Can't you find someone closer?

I went to lunch with a coworker yesterday and, of course, the conversation turned to my long distance relationship. I was telling her about my weekend plans. I'll be driving there tomorrow, taking the afternoon off so I can get there when he gets home from work. Then we are going to watch his son march at the high school football game that is an hour and a half, at least, from his house because that's how they do it when you are a rural high school. Saturday he has to work, which means he will be gone all day because he works 45 minutes away. I'll be getting my craft on as well as finish up the book I'm reading. Lucky for us, he's off Sunday.
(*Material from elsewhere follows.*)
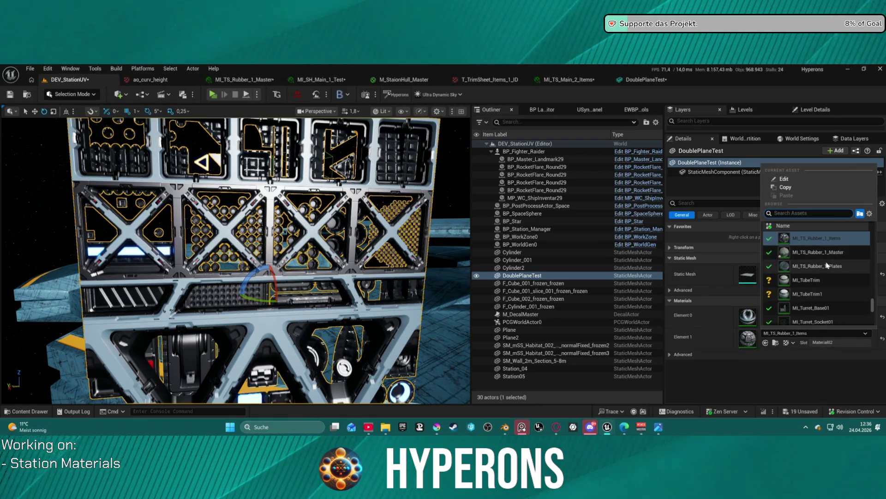
{"action": "scroll", "coordinate": [829, 266], "scroll_direction": "up", "scroll_amount": 5}
{"action": "scroll", "coordinate": [845, 268], "scroll_direction": "up", "scroll_amount": 2}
This is the point where I get the usual, "He needs to find a Monday through Friday, 8-5 job" or  the best, "Can't you find someone closer?" Well, yes, the job hours could be better but it's what he does and he isn't really a behind the desk kind of guy. I'm fortunate to have a very flexible job that makes it possible for me to be there when he can't be here. The distance thing, though? Not an issue with us right now. Can I find someone closer? Um, no and nor do I want to. I've dated PLENTY of men in the DFW area, enough to know that this relationship is totally worth the drive, the distance, the time spent on the phone and texting and getting to know each other. It's not going to be this way forever, trust me.
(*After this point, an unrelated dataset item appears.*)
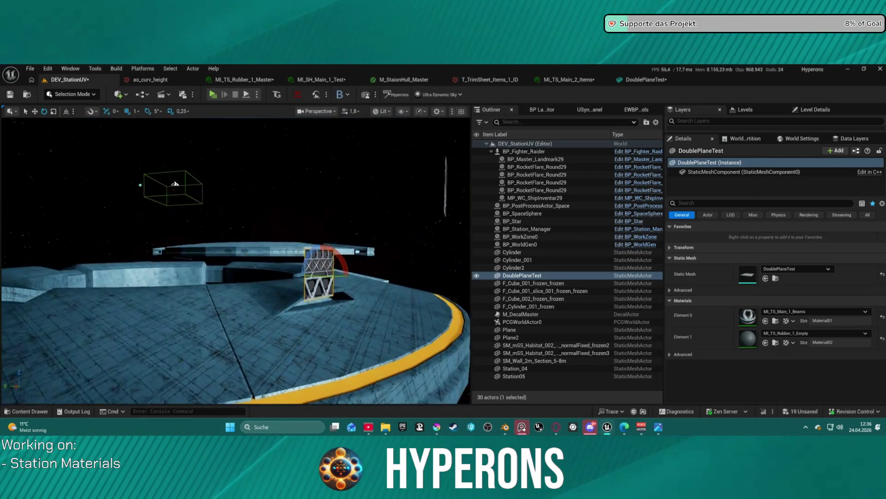
{"action": "scroll", "coordinate": [236, 260], "scroll_direction": "up", "scroll_amount": 5}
It's very much in me to want to launch into a conversation about dating. Not just dating, but dating in your mid-30's and beyond, dating after divorce and kids, and well, just dating. It's a phenomenon to me actually. It's hard enough when you're in high school and college and pretty much have a pool of people to chose from. When you are working and raising kids, it's much more difficult, especially if you are against dating a coworker (NO! I will not do that!). Now they have these "great" dating websites that statistically show to be working for a few people. They didn't work for me. I wasn't willing to do the bar scene and I didn't have friends who had decent single friends. My friends were either married or their friends weren't my type....or I wasn't theirs.

If I've learned anything in my late-in-life dating experience....well there are a few things.

1) Don't count anyone out.
2) Have a very short list of deal breakers.
3) Make sure you stay open to any possibile situation.
4) Go out as much as you can or as little as you want, but go out.
5) But, before any of that, make sure you are happy with you. Be able to be alone and see your future with just you and if you end up having someone else along side you, that's just purely a bonus.


No one is going to be happy with you until you are happy with yourself. And that goes both ways. I honestly believe that, until you like you, are ok with spending a weekend alone or being the "third wheel" with your favorite couple-friends, you aren't any good for that person that you want to end up with.

And if you're lucky enough, you will end up with the best friend and partner that you always knew you wanted....just like me.